Create an all-1 array with shape (3, 4, 5) and answer the following questions:

  1. What is its dimension count (ndim)?
  2. How many elements does it have (size)?
  3. What is the default dtype?
  4. After converting it to int32, how many bytes does each element take?
# Given exam scores (floating-point numbers)
scores = np.array([85.6, 92.3, 78.8, 95.1, 60.5, 73.9])
# 1. Round the scores to integers
rounded = np.rint(scores).astype(int)
# 2. Determine whether each score is passing (>= 60) to get a boolean array
passed = scores >= 60
# 3. Calculate the number of passing scores (hint: True counts as 1, False counts as 0)
pass_count = passed.sum()
Reference implementation and walkthrough
  • The shape checks should be arr1.shape == (20,), arr2.shape == (4, 5), arr3.shape == (3, 3), arr4.shape == (100,), and arr5.shape == (5, 5).
  • A np.ones((3, 4, 5)) array has 3 dimensions and 60 elements.
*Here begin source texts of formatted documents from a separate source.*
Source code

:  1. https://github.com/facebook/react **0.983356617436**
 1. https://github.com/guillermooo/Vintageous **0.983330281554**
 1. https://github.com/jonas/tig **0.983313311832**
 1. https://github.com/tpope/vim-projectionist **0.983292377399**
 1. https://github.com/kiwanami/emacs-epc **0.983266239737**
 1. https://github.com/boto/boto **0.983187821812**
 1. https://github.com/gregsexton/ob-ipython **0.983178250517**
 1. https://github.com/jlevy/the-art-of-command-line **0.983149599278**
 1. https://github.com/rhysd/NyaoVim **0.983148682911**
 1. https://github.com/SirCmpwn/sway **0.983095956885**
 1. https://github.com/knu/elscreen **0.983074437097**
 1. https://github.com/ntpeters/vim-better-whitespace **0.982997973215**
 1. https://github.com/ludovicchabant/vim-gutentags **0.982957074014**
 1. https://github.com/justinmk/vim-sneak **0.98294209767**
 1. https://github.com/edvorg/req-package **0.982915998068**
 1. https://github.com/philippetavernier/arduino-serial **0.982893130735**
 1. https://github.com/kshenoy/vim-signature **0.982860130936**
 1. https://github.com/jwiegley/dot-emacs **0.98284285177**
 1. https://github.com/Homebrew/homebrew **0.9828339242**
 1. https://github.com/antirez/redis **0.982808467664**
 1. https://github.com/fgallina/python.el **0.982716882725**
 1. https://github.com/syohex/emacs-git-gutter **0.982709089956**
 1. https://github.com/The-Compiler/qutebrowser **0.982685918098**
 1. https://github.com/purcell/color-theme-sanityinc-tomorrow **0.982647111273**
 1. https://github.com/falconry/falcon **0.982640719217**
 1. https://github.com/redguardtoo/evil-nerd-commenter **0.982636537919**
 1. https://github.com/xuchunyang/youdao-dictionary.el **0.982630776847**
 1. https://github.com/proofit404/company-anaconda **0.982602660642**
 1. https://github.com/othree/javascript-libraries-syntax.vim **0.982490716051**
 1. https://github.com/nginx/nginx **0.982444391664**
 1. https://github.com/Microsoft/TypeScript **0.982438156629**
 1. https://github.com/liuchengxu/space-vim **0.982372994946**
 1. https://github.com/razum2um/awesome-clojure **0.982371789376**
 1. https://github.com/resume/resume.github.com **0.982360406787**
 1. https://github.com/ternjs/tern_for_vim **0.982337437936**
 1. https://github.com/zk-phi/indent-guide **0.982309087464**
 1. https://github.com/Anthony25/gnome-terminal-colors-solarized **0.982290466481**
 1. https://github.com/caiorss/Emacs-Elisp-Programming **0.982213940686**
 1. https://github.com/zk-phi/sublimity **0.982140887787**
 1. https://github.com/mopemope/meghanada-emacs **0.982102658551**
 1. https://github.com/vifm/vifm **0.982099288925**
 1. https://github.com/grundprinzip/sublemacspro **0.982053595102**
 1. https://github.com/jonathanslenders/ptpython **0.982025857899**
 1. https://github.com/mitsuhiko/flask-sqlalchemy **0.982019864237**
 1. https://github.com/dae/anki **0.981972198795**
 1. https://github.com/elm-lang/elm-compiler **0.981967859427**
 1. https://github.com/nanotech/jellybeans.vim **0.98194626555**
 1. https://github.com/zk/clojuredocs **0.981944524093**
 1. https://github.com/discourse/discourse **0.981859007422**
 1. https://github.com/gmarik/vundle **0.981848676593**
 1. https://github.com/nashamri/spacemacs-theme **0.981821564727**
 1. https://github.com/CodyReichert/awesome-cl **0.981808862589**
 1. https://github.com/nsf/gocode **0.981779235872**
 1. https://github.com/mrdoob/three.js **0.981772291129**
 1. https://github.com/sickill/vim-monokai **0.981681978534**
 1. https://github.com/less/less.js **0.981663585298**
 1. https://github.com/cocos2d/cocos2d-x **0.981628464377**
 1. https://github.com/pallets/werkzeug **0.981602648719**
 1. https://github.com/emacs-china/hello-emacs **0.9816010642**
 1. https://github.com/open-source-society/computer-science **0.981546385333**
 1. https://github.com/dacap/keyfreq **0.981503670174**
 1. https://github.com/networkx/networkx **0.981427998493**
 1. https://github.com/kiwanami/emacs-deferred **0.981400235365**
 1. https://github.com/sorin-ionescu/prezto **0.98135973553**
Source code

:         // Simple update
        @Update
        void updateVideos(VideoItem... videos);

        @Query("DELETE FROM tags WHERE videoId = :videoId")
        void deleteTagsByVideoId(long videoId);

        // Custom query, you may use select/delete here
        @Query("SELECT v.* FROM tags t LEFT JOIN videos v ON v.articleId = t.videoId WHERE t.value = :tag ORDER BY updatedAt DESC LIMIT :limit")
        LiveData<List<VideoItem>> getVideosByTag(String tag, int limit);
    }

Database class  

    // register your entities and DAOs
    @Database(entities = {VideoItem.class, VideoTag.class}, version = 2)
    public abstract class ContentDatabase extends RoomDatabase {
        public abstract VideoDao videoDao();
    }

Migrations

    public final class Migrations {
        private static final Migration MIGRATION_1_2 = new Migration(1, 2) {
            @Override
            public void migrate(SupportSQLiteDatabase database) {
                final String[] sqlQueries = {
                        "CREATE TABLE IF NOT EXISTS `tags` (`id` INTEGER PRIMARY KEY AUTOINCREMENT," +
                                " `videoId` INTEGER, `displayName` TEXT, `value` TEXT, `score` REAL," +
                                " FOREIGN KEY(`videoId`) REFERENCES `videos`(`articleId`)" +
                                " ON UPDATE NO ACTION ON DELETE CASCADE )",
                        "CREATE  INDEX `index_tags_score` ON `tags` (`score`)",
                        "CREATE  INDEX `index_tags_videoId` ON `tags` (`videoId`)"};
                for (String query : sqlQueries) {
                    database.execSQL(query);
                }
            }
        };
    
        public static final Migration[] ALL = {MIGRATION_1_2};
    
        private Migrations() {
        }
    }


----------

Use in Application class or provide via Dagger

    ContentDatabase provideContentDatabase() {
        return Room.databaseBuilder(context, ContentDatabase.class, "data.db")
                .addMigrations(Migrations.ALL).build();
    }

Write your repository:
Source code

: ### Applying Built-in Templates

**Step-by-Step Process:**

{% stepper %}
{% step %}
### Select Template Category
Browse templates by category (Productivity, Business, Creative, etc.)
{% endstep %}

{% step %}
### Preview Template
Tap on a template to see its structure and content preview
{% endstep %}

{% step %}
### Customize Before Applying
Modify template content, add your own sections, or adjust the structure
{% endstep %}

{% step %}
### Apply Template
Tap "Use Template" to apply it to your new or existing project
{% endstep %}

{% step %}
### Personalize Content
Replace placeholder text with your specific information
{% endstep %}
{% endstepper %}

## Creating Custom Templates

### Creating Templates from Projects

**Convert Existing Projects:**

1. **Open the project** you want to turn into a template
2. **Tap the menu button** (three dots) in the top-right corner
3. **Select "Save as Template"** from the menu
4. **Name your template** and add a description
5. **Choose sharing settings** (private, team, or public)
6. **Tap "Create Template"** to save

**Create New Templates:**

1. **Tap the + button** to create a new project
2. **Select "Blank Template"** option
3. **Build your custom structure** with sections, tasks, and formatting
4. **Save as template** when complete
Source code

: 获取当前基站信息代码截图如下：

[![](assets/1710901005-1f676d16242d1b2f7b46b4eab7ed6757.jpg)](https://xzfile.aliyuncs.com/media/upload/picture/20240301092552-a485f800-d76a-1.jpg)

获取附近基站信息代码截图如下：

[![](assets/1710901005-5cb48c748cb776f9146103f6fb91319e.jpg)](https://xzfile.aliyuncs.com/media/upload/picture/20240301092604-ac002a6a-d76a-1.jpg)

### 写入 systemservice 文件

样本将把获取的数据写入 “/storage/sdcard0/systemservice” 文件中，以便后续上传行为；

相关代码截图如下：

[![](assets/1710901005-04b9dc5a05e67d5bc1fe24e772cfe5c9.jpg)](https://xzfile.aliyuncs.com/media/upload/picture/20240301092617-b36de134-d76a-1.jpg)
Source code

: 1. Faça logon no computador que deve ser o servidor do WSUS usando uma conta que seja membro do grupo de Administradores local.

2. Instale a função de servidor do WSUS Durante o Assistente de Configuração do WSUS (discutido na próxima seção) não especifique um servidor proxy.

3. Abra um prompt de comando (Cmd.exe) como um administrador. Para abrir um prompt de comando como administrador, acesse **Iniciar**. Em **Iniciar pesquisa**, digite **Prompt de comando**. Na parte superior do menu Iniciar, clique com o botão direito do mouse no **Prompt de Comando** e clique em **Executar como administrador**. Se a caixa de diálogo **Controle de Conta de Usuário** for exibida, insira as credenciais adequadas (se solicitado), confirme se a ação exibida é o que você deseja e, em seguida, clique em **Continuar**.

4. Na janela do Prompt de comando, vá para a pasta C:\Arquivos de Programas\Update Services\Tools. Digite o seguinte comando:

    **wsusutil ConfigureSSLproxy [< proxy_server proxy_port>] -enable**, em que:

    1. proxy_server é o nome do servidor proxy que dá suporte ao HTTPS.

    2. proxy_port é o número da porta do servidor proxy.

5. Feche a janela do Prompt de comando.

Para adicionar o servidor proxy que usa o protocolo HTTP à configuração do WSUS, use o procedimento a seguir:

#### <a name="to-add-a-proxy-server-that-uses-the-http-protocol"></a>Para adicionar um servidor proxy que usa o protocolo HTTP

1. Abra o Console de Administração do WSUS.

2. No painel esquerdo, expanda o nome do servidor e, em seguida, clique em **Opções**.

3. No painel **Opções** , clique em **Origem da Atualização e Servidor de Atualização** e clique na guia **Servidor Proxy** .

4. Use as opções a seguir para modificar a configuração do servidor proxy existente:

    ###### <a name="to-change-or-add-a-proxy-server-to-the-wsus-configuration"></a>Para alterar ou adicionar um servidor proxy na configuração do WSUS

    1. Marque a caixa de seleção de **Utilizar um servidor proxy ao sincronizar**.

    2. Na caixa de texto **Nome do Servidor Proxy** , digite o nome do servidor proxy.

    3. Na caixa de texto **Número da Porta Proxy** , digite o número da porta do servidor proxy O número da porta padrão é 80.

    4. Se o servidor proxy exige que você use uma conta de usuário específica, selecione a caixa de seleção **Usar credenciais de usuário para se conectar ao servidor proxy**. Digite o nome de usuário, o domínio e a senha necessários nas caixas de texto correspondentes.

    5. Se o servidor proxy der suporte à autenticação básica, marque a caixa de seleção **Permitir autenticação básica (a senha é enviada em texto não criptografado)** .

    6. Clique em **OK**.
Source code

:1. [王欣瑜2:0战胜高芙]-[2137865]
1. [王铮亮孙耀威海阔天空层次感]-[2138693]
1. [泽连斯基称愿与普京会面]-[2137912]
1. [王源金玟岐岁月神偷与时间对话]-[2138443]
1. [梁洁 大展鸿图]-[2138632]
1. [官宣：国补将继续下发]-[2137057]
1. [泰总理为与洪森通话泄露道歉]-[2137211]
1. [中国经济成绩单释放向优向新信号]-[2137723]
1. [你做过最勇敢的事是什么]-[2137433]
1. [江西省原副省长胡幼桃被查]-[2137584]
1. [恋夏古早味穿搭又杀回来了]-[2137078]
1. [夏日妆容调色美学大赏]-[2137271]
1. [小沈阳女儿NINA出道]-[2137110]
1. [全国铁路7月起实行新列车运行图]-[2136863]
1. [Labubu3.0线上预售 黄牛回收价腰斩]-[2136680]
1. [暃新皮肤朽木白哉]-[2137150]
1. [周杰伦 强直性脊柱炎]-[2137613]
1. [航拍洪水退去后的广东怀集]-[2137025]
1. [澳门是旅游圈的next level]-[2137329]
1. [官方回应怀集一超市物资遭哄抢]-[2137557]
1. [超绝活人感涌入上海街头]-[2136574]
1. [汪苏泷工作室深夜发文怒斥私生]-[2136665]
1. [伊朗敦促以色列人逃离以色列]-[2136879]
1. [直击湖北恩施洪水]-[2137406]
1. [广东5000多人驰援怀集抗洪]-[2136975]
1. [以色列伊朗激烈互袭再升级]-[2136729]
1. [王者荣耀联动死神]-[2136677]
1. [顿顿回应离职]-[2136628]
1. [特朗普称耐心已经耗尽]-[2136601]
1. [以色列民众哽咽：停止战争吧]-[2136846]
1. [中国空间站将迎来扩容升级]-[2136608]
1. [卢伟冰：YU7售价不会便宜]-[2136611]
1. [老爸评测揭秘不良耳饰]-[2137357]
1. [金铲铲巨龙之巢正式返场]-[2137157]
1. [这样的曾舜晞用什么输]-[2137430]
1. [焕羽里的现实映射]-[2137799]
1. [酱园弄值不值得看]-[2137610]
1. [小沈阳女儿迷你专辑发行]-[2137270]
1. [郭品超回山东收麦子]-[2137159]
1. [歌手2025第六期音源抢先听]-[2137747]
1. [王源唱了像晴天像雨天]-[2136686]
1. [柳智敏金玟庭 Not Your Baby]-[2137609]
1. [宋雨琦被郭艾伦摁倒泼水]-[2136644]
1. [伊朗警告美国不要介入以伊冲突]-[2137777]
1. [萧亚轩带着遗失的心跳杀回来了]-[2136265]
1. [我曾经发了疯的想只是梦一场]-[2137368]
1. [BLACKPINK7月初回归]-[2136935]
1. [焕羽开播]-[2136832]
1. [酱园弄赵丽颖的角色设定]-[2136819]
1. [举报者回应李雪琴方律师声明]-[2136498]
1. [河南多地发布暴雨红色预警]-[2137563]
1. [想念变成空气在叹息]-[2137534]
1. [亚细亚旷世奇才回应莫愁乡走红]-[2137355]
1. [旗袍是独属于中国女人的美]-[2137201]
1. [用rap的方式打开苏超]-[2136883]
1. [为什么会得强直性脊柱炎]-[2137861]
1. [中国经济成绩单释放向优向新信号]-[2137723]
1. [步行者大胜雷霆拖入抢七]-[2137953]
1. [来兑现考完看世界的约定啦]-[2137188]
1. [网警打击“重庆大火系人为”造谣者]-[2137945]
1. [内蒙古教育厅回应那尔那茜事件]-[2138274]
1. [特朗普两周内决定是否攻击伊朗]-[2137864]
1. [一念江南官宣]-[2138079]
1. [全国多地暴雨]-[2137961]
Unless a dtype is specified, NumPy usually uses float64; an int32 array has itemsize == 4 bytes.
  • For the score array, rounding gives integer-looking scores while preserving the idea that raw scores may be decimal. Count passing students from the original rule, for example scores >= 60, so a value like 60.5 passes.